Work item —
Omit the pictures, then write out every entry exactly as it reads.

[Page images and extracted text]
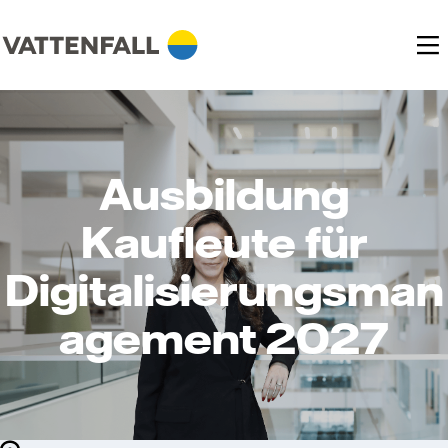
Ausbildung
Kaufleute für
Digitalisierungsman
agement 2027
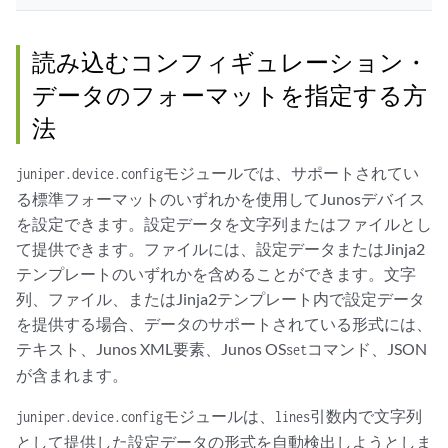
読み込むコンフィギュレーション・
データのフォーマットを指定する方
法
モジュールでは、サポートされてい
juniper.device.config
る標準フォーマットのいずれかを使用してJunosデバイス
を設定できます。設定データを文字列またはファイルとし
て提供できます。ファイルには、設定データまたはJinja2
テンプレートのいずれかを含めることができます。文字
列、ファイル、またはJinja2テンプレート内で設定データ
を提供する場合、データのサポートされている形式には、
テキスト、Junos XML要素、Junos OS
コマンド、JSON
set
が含まれます。
モジュールは、
引数内で文字列
juniper.device.config
lines
として提供した設定データの形式を自動検出しようとしま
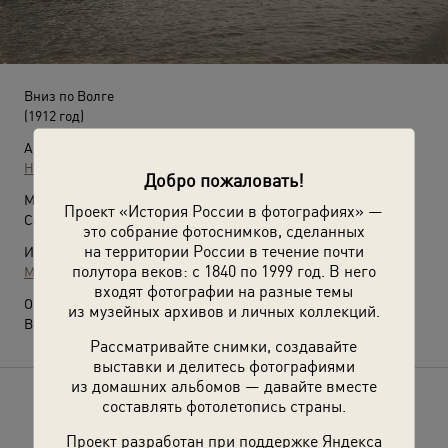
Вниз по Волге
(1912 год)
Автор:
Неизвестный автор
Добро пожаловать!
Место съемки:
Проект «История России в фотографиях» —
Саратовская губ., г. Саратов
это собрание фотоснимков, сделанных
на территории России в течение почти
Источники:
полутора веков: с 1840 по 1999 год. В него
МАММ / МДФ
входят фотографии на разные темы
О фотографии:
из музейных архивов и личных коллекций.
Выставка
«Путешествие в Саратов»
с этой фотографией.
Рассматривайте снимки, создавайте
выставки и делитесь фотографиями
из домашних альбомов — давайте вместе
составлять фотолетопись страны.
Расскажите друзьям об этом фото
Проект разработан при поддержке Яндекса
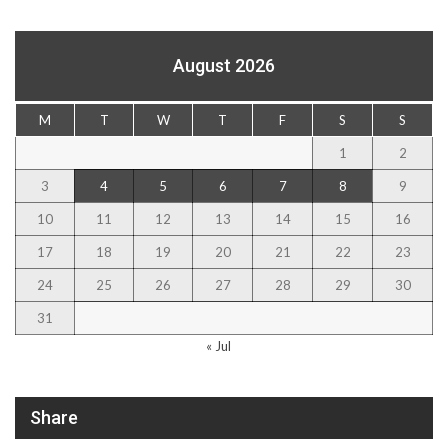
August 2026
M
T
W
T
F
S
S
1
2
3
4
5
6
7
8
9
10
11
12
13
14
15
16
17
18
19
20
21
22
23
24
25
26
27
28
29
30
31
« Jul
Share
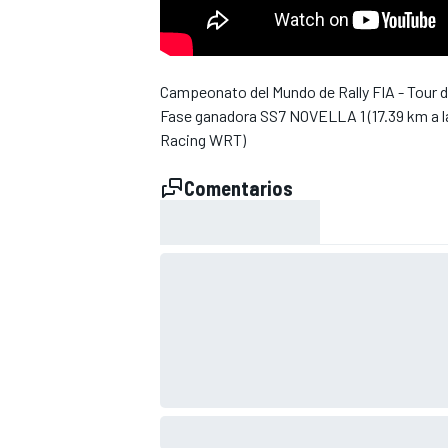
Campeonato del Mundo de Rally FIA - Tour 
Fase ganadora SS7 NOVELLA 1 (17.39 km a la
Racing WRT)
Comentarios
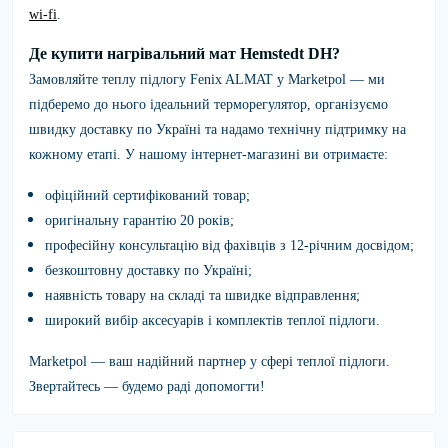
wi-fi
.
Де купити нагрівальний мат Hemstedt DH?
Замовляйте
теплу підлогу Fenix ALMAT
у
Marketpol
— ми
підберемо до нього ідеальний терморегулятор, організуємо
швидку доставку по Україні та надамо технічну підтримку на
кожному етапі. У нашому інтернет-магазині ви отримаєте:
офіційний сертифікований товар;
оригінальну гарантію 20 років;
професійну консультацію від фахівців з 12-річним досвідом;
безкоштовну доставку по Україні;
наявність товару на складі та швидке відправлення;
широкий вибір аксесуарів і комплектів теплої підлоги.
Marketpol
— ваш надійний партнер у сфері теплої підлоги.
Звертайтесь — будемо раді допомогти!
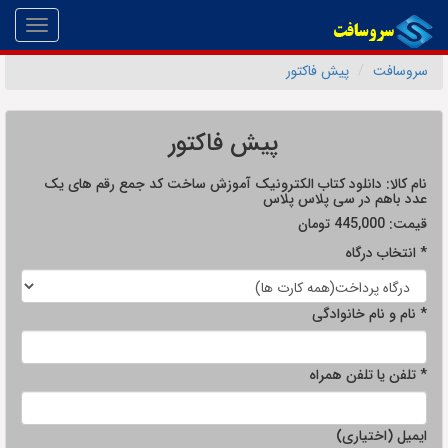
Toggle
gation
سروسافت
پیش فاکتور
پیش فاکتور
نام کالا:
دانلود کتاب الکترونیک آموزش ساخت کد جمع رقم های یک
عدد باهم در سی پلاس پلاس
قیمت:
445,000
تومان
* انتخاب درگاه
* نام و نام خانوادگی
* تلفن یا تلفن همراه
ایمیل (اختیاری)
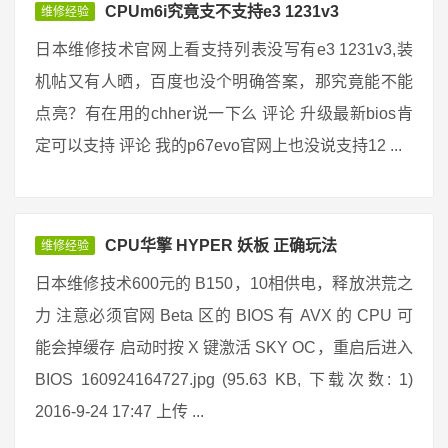
CPUm6i究竟支不支持e3 1231v3
维修经验
日本维修技术官网上看支持列表没写有e3 1231v3,装
机帖又有人晒，百度也没个明确答案，那究竟能不能
点亮？有在用的chher说一下么 评论 升级最新bios肯
定可以支持 评论 我的p67evo官网上也没说支持12 ...
CPU华擎 HYPER 妖板 正确玩法
维修经验
日本维修技术600元的 B150，10相供电，释放洪荒之
力 注意必须官网 Beta 区的 BIOS 有 AVX 的 CPU 可
能会掉缓存 启动时按 X 键激活 SKY OC，重启后进入
BIOS 160924164727.jpg (95.63 KB, 下载次数: 1)
2016-9-24 17:47 上传 ...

Exercise output —
Ausbildung
Kaufleute für
Digitalisierungsman
agement 2027
読み込むコンフィギュレーション・
データのフォーマットを指定する方
法
モジュールでは、サポートされてい
juniper.device.config
る標準フォーマットのいずれかを使用してJunosデバイス
を設定できます。設定データを文字列またはファイルとし
て提供できます。ファイルには、設定データまたはJinja2
テンプレートのいずれかを含めることができます。文字
列、ファイル、またはJinja2テンプレート内で設定データ
を提供する場合、データのサポートされている形式には、
テキスト、Junos XML要素、Junos OS
コマンド、JSON
set
が含まれます。
モジュールは、
引数内で文字列
juniper.device.config
lines
として提供した設定データの形式を自動検出しようとしま
Вниз по Волге
(1912 год)
Автор:
Неизвестный автор
Добро пожаловать!
Место съемки:
Проект «История России в фотографиях» —
Саратовская губ., г. Саратов
это собрание фотоснимков, сделанных
на территории России в течение почти
Источники:
полутора веков: с 1840 по 1999 год. В него
МАММ / МДФ
входят фотографии на разные темы
О фотографии:
из музейных архивов и личных коллекций.
Выставка
«Путешествие в Саратов»
с этой фотографией.
Рассматривайте снимки, создавайте
выставки и делитесь фотографиями
из домашних альбомов — давайте вместе
составлять фотолетопись страны.
Расскажите друзьям об этом фото
Проект разработан при поддержке Яндекса
August 2026
M
T
W
T
F
S
S
1
2
3
4
5
6
7
8
9
10
11
12
13
14
15
16
17
18
19
20
21
22
23
24
25
26
27
28
29
30
31
« Jul
Share
Campeonato del Mundo de Rally FIA - Tour 
Fase ganadora SS7 NOVELLA 1 (17.39 km a la
Racing WRT)
Comentarios
wi-fi
.
Де купити нагрівальний мат Hemstedt DH?
Замовляйте
теплу підлогу Fenix ALMAT
у
Marketpol
— ми
підберемо до нього ідеальний терморегулятор, організуємо
швидку доставку по Україні та надамо технічну підтримку на
кожному етапі. У нашому інтернет-магазині ви отримаєте:
офіційний сертифікований товар;
оригінальну гарантію 20 років;
професійну консультацію від фахівців з 12-річним досвідом;
безкоштовну доставку по Україні;
наявність товару на складі та швидке відправлення;
широкий вибір аксесуарів і комплектів теплої підлоги.
Marketpol
— ваш надійний партнер у сфері теплої підлоги.
Звертайтесь — будемо раді допомогти!
Toggle
gation
سروسافت
پیش فاکتور
پیش فاکتور
نام کالا:
دانلود کتاب الکترونیک آموزش ساخت کد جمع رقم های یک
عدد باهم در سی پلاس پلاس
قیمت:
445,000
تومان
* انتخاب درگاه
* نام و نام خانوادگی
* تلفن یا تلفن همراه
ایمیل (اختیاری)
CPUm6i究竟支不支持e3 1231v3
维修经验
日本维修技术官网上看支持列表没写有e3 1231v3,装
机帖又有人晒，百度也没个明确答案，那究竟能不能
点亮？有在用的chher说一下么 评论 升级最新bios肯
定可以支持 评论 我的p67evo官网上也没说支持12 ...
CPU华擎 HYPER 妖板 正确玩法
维修经验
日本维修技术600元的 B150，10相供电，释放洪荒之
力 注意必须官网 Beta 区的 BIOS 有 AVX 的 CPU 可
能会掉缓存 启动时按 X 键激活 SKY OC，重启后进入
BIOS 160924164727.jpg (95.63 KB, 下载次数: 1)
2016-9-24 17:47 上传 ...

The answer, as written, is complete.